Arcebispo denuncia que laicismo pretende fazer da Espanha uma sociedade de ateus

29.03.2007 - MADRI - Em sua última carta semanal, o Arcebispo de Valência, Dom Agustín García-Gasco, denunciou que "o laicismo radical que nos encontramos atualmente na Espanha constitui uma utilização do poder do Estado para fundar uma sociedade como se todos os cidadãos fossem ateus, sem aceitar a realidade da liberdade religiosa e suas repercussões na vida social e pública".

Conforme informou a agência AVAN, em sua carta intitulada "Liberdade para crer", o Prelado explica que "na Espanha de hoje se detecta o interesse por estender um modo de vida onde a referência a Deus seja considerada como uma deficiência na maturidade intelectual e no pleno exercício da liberdade".

O Arcebispo de Valência considera "necessária e urgente" a tarefa de "desmascarar o `nacional-laicismo que tratam de impor", pois não deixa de ser "um fundamentalismo que nada tem que ver com a sã laicidade".

Dom García-Gasco assinalou que o laicismo radical "avança com freqüência pela falta de consistência dos próprios fiéis, que às vezes, somos atraídos pela tentação de ocultar nossa fé na vida pública".
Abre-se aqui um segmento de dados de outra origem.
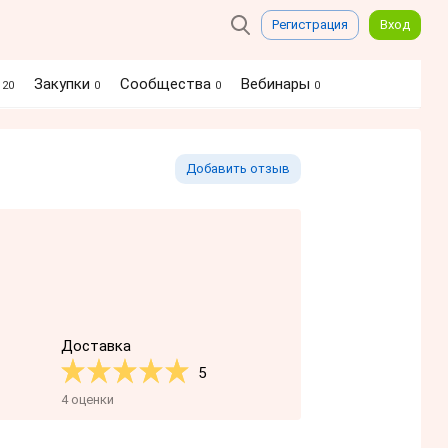
Регистрация
Вход
я
Закупки
Сообщества
Вебинары
20
0
0
0
Добавить отзыв
Доставка
5
4 оценки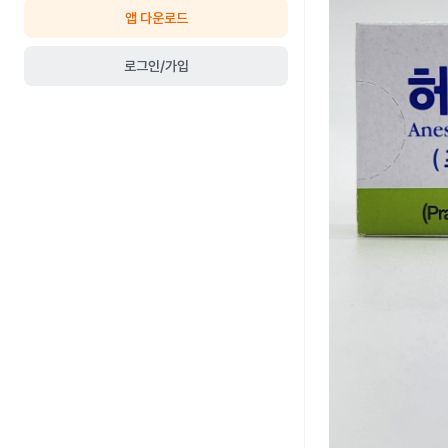
앱 다운로드
로그인/가입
Segundo o Prelado "resulta-nos mais fácil deixar de ser cristãos quando se chega ao trabalho, ao entrar na política, ao procurar as diversões com os amigos". Entretanto, "quem nega a Jesus Cristo e oculta sua condição cristã na vida pública, dificilmente pode acreditar que ama a Deus com sinceridade e com toda sua pessoa".

"Acreditar -ou deixar de fazê-lo- é um ato pessoal no que cada um utiliza sua liberdade para aceitar ou rechaçar a iniciativa de Deus sobre sua própria vida", adverte e esclarece que "o ato de fé é uma expressão elevada da dignidade do ser humano e da liberdade de cada pessoa" embora "tampouco tomamos esta decisão de um modo isolado".
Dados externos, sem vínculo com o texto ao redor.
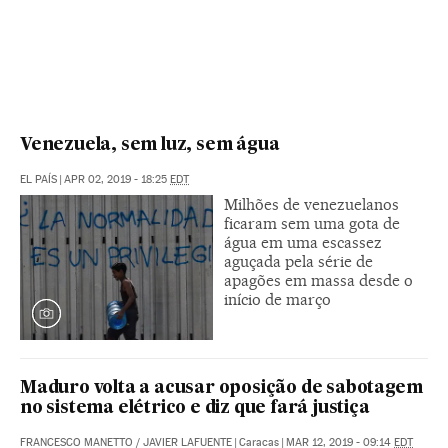
Venezuela, sem luz, sem água
EL PAÍS
|
APR 02, 2019 - 18:25
EDT
Milhões de venezuelanos
ficaram sem uma gota de
água em uma escassez
aguçada pela série de
apagões em massa desde o
início de março
Maduro volta a acusar oposição de sabotagem
no sistema elétrico e diz que fará justiça
FRANCESCO MANETTO
/
JAVIER LAFUENTE
|
Caracas
|
MAR 12, 2019 - 09:14
EDT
O Arcebispo afirma que a Igreja, "que recebeu como missão própria a custódia do dom da fé", sabe que "ali onde se promove o engano, a mentira, a manipulação, a malícia, o ódio, o ressentimento, a chantagem, a coação, a fealdade, o descaramento, a injustiça, a opressão, a exploração ou qualquer tipo de violência se dificulta, até o extremo, que o ser humano possa descobrir sua própria dignidade, seu incomensurável valor e o dom do amor de Deus".

Em sua carta, anima a fomentar "uma reta compreensão da sã laicidade" que encontra "incompatíveis o exercício da coação e o ato de fé". A sã laicidade "protege quem não aceita a Deus, mas ao mesmo tempo reconhece o direito à liberdade religiosa com todas suas conseqüências que inclui o respeito de quem livremente deseja praticar sua religião de forma congruente".